> _Instructions to follow_
Check each line of the entries below for the word "Right", and copy the lines that have it.

(Records from a collection)
━━━━━━━━

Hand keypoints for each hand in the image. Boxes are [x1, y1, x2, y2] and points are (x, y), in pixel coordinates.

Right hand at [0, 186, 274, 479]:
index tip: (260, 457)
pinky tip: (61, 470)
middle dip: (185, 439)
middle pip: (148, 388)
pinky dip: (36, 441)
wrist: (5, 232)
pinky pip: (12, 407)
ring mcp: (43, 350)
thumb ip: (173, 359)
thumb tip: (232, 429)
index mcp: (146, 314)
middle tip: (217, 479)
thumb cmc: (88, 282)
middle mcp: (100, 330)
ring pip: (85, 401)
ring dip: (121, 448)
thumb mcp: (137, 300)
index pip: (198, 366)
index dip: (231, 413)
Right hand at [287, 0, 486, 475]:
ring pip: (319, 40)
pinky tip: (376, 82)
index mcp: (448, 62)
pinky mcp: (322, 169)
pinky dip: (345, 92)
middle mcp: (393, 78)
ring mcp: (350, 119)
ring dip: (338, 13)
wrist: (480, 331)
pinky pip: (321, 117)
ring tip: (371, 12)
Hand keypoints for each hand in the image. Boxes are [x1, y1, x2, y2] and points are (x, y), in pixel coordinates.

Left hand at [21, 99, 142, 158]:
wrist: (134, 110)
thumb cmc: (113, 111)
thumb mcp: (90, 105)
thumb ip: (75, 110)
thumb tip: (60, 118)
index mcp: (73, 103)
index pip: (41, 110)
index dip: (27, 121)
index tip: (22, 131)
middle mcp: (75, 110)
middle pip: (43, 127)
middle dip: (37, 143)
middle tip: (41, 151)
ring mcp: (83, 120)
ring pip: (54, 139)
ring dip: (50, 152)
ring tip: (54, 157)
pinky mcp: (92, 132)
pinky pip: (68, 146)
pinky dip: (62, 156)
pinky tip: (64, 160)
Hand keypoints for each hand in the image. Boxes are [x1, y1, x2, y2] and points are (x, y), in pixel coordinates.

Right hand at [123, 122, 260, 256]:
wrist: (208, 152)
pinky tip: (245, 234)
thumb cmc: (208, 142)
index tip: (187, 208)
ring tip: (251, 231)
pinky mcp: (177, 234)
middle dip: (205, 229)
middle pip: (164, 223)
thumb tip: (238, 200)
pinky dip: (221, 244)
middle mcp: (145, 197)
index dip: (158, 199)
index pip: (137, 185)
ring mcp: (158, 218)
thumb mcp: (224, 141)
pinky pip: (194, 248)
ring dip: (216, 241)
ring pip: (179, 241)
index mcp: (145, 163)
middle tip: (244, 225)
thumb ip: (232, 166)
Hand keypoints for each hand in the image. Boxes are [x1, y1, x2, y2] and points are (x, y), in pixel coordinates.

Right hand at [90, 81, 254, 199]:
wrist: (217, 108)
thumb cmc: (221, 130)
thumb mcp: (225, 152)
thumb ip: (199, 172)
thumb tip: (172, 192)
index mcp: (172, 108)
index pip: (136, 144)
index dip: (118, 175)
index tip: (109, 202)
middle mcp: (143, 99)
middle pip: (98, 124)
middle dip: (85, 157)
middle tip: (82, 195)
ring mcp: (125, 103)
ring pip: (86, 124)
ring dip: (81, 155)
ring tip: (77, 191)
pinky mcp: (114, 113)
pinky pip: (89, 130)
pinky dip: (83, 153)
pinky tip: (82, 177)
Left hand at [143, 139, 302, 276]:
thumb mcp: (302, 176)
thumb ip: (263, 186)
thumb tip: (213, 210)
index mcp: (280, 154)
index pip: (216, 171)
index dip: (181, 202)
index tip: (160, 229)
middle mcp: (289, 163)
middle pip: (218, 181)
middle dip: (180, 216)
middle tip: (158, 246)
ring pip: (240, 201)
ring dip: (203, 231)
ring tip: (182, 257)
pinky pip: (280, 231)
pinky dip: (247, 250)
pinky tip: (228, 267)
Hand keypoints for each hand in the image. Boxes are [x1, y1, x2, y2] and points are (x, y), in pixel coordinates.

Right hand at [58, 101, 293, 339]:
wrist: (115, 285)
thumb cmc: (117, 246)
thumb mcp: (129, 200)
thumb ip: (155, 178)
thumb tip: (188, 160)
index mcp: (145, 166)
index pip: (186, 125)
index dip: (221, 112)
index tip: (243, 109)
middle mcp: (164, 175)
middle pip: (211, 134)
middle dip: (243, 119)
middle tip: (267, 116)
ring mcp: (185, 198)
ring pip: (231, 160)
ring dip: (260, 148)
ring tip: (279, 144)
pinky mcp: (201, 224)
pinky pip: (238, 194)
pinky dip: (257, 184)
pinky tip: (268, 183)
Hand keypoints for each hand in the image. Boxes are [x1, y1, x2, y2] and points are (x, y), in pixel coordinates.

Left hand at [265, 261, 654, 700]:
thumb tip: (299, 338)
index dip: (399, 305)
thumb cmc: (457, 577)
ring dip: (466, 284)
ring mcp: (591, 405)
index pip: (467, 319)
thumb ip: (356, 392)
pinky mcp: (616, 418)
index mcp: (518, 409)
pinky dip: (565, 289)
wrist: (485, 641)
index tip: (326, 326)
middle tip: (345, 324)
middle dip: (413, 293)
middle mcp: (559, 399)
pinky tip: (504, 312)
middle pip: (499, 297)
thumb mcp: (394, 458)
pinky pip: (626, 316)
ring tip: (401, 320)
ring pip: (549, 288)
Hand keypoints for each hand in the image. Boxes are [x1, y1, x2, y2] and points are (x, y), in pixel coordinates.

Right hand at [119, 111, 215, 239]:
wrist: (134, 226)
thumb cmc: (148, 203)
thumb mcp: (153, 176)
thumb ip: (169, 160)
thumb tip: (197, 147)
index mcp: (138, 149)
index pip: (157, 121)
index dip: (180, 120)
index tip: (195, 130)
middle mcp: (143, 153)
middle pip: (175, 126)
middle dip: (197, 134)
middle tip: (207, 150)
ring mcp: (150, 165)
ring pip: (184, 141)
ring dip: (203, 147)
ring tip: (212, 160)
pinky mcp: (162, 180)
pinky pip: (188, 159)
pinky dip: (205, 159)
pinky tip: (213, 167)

━━━━━━━━

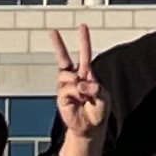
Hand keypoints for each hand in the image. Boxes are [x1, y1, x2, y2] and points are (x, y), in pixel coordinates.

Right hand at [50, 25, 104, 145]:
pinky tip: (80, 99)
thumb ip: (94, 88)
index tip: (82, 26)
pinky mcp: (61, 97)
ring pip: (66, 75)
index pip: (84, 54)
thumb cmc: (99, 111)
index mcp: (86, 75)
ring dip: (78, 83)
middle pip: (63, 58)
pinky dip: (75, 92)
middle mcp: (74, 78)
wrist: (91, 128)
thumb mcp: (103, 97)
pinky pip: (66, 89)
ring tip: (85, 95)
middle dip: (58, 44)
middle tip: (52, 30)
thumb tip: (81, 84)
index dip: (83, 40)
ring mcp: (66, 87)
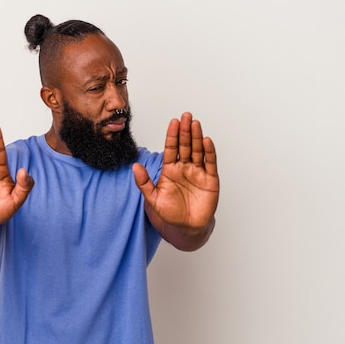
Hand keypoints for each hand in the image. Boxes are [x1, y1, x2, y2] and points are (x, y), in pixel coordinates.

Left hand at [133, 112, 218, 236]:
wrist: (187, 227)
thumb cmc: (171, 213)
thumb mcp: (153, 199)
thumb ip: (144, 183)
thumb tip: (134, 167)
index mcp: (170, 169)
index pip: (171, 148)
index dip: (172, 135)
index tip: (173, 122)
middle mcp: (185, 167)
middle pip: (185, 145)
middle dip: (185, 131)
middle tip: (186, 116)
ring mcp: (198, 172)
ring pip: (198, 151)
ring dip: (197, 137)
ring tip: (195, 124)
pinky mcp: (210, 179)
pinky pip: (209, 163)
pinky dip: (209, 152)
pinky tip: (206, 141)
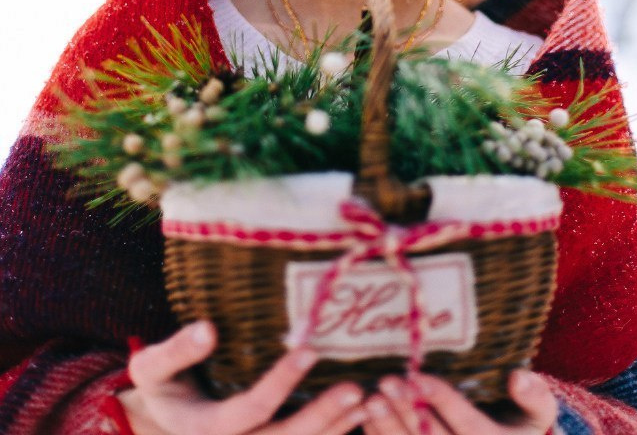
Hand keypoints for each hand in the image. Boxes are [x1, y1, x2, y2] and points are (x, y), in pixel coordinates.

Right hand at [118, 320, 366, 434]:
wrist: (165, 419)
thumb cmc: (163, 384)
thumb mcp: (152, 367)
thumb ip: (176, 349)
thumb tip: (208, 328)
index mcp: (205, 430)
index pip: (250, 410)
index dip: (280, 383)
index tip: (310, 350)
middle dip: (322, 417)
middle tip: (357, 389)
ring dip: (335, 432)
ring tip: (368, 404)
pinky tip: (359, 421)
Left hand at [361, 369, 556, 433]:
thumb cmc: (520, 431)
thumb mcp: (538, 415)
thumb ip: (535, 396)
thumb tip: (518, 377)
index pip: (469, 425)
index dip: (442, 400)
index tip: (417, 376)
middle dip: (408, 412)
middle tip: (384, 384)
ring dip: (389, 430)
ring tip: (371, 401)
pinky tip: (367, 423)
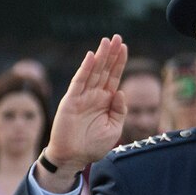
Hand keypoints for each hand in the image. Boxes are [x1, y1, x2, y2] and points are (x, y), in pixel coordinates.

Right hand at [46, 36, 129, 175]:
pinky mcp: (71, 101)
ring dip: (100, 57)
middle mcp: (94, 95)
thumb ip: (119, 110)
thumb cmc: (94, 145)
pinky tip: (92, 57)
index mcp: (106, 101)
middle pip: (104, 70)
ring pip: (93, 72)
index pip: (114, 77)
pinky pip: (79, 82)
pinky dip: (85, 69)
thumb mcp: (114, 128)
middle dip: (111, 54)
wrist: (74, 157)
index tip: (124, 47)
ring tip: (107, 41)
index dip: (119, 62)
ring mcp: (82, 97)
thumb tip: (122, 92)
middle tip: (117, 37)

━━━━━━━━

> _Exercise response_
Right hand at [0, 186, 274, 479]:
Right hand at [287, 0, 486, 475]:
Right hand at [123, 122, 260, 256]:
Right hand at [90, 81, 254, 199]:
Right hand at [58, 101, 293, 339]:
Right hand at [119, 111, 215, 239]:
Right hand at [50, 25, 104, 145]:
Right hand at [118, 320, 366, 434]:
Right hand at [46, 36, 129, 175]:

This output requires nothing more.